Being a designer, I’m obviously all for custom user interfaces, but also understand how quickly the design train can derail! If you want to design a custom user interface, focus on the following items:

Deliver Immediate Immersion

Flipboard is a great example of an app that has zero traditional navigation, but completely immerses you in the experience. You do not miss the navigation because you flow directly into the content.

Flipboard Screenshots

How Much Exploring is Too Much?

Custom interfaces allow you to do a lot of cool things with what I call layered layouts, when various pieces of the layout scroll independently from each other. In some cases, not all of the content is revealed to the user until they understand how each of these layers moves around. So, the question you have to answer is: how much do you leave up to the user to discover?

In Cool Hunting, the user can swipe the top images left and right, which reveals more images that, if you didn’t swipe, you wouldn’t know were there. For the article area, which scrolls up and down, users are expecting to swipe text up and down, but not necessarily the images at the top.

The solution? Testing. How long did it take me to figure out that the images at the top swipe left and right to reveal more images? Maybe after a minute of playing with it. And the result? I was actually pleasantly surprised, not upset that it wasn’t more obvious.

Cool Runnings Screenshots

Multiple Browsing Options

One really cool feature of the CNN app is the ability to hold and slide your finger over the news stories at the bottom and get a preview of the story headline. Nice! It keeps the user from hitting back to browse all stories.

CNN Screenshots

2. Aim for Very Few Instructions

What’s cool about iPad from a design standpoint is that you get to be a renegade. Users are not balking at apps that do not use “standard” navigation controls. The trick is in creating an engaging user experience that still allows the user to navigate the app with ease.

One of the number one things to keep in the forefront of your mind when you’re exploring "alternative" layouts:

Minimize the users need for "help".

This means no help buttons, no questions marks, no "i" info buttons. None of that. A well thought out design doesn’t need this superfluous information (cue the angry cries and shaking of fists).

CNN Screenshots

Before you get your panties in a wad, this doesn’t mean that you can’t give “hints”. Hints are subtle, contextually relevant tips that provide that gentle nudge when a user is debating what to do next.

3. Consider the Way Orientation Changes Layout

Translating your design from portrait to landscape, or vice versa, is a pain. I know. It’s like designing an entirely new app, at least from a layout standpoint. The key thing to keep in mind here is to not change the user experience!

For example, not many apps have the luxury of being able to translate as well as Note Taker, which is almost an exact match:

CNN Screenshots

Cool Hunting is a more common example of how content-based apps change from a grid to a list view. It does not dramatically change how the user interacts with the app:

CNN Screenshots

4. Don’t Forget: Dynamic Content Affects Design!!

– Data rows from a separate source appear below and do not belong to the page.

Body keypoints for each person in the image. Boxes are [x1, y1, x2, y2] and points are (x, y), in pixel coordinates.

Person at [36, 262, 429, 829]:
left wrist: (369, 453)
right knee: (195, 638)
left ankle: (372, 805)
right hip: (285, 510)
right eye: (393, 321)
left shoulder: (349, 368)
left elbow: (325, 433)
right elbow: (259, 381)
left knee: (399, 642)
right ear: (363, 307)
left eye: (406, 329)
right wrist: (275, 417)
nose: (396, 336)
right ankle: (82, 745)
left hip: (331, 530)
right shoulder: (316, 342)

In apps that load in dynamic content, you always have to be aware of how that content may change the user's experience each time they open the app. The CNN app is a great example of two things:

  • A cluttered interface
  • A good hero image

The interface doesn’t breathe. It looks as chaotic as the news, images crammed up next to each other and headlines practically unreadable. When you’re dealing with loading in dynamic content, give it some room to stretch out. You never know how it may look from day to day, so plan for the absolute max from a copy/imagery standpoint and work backward, allowing plenty of room for any type of content that may need to live there.

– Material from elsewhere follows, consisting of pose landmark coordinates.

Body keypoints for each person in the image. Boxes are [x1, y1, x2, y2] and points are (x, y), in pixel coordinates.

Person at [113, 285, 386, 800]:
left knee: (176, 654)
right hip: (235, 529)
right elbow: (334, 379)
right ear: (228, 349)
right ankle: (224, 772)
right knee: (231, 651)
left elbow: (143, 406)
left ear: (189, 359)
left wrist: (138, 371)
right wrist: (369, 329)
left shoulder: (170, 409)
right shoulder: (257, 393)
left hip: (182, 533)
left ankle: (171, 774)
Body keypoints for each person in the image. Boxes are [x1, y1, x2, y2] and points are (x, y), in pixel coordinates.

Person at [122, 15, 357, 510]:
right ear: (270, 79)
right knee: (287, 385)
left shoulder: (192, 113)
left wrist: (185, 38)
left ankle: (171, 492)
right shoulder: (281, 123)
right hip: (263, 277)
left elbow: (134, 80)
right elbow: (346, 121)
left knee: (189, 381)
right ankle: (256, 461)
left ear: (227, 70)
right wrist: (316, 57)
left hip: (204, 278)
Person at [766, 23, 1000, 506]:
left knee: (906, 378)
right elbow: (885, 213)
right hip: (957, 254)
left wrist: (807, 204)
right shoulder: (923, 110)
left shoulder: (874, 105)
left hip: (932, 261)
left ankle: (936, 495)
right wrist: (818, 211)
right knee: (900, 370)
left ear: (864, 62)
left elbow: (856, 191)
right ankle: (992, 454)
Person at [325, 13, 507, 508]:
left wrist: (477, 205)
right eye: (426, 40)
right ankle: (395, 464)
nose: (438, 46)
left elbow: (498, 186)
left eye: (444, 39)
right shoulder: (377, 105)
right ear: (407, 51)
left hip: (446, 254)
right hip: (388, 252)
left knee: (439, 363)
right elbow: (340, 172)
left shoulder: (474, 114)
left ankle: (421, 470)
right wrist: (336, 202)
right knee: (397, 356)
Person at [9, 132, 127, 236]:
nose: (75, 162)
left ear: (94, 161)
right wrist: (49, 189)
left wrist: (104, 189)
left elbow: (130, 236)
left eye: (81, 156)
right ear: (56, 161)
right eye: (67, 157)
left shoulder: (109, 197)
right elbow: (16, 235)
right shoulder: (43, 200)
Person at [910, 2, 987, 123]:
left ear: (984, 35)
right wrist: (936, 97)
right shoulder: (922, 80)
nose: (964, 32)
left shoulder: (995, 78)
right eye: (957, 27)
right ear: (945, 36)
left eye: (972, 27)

And now the hero image. I’m not sure if on the screen below it’s just coincidence, but your eye is drawn to the red hero image. The secondary focal point is the woman's red jacket. Think about how images you load in dynamically might cause the user’s eye to jump around.

The solution? Create graphical calls-to-action that override any imagery that is loaded into the app. CNN tried to do this with the “top stories” banner, but it really doesn’t pop out over the large hero image.

CNN Screenshots

5. Get Inside the User’s Mind

This is one of the most difficult tasks for any developer, designer, and probably even UX experts! And it’s particularly important with iPad apps, where user interfaces are not as standardized. Predicting the users next move can be challenging, but I have a trick that really helps.

So let’s say you have an app that helps people find a zoo with monkeys. You’ve run the use case scenarios, you even know who your target audience is that REALLY loves monkeys. The next step is to draw out your sceens and wireframes based on how these users will interact with the app to find their beloved monkeys.

You draw up the wireframes. You tack them on the wall. It looks reeeally good. Everything makes sense - “I’m done!”, you think. Now, here’s the killer tip:

DON’T TOUCH THE IDEA FOR TWO DAYS!

Seriously, don’t touch it, don’t think about it, don’t email about it. Erase the word “monkey” from your vocabulary. Okay, this is getting a tad silly, but the idea is you can’t get inside the user’s mind unless you have FRESH EYES.

And we won’t ever have completely fresh eyes, but I’ve found in my own work that taking a break from a project and focusing on something else catapults my ability to move beyond creative blocks and see an app through the user’s eyes.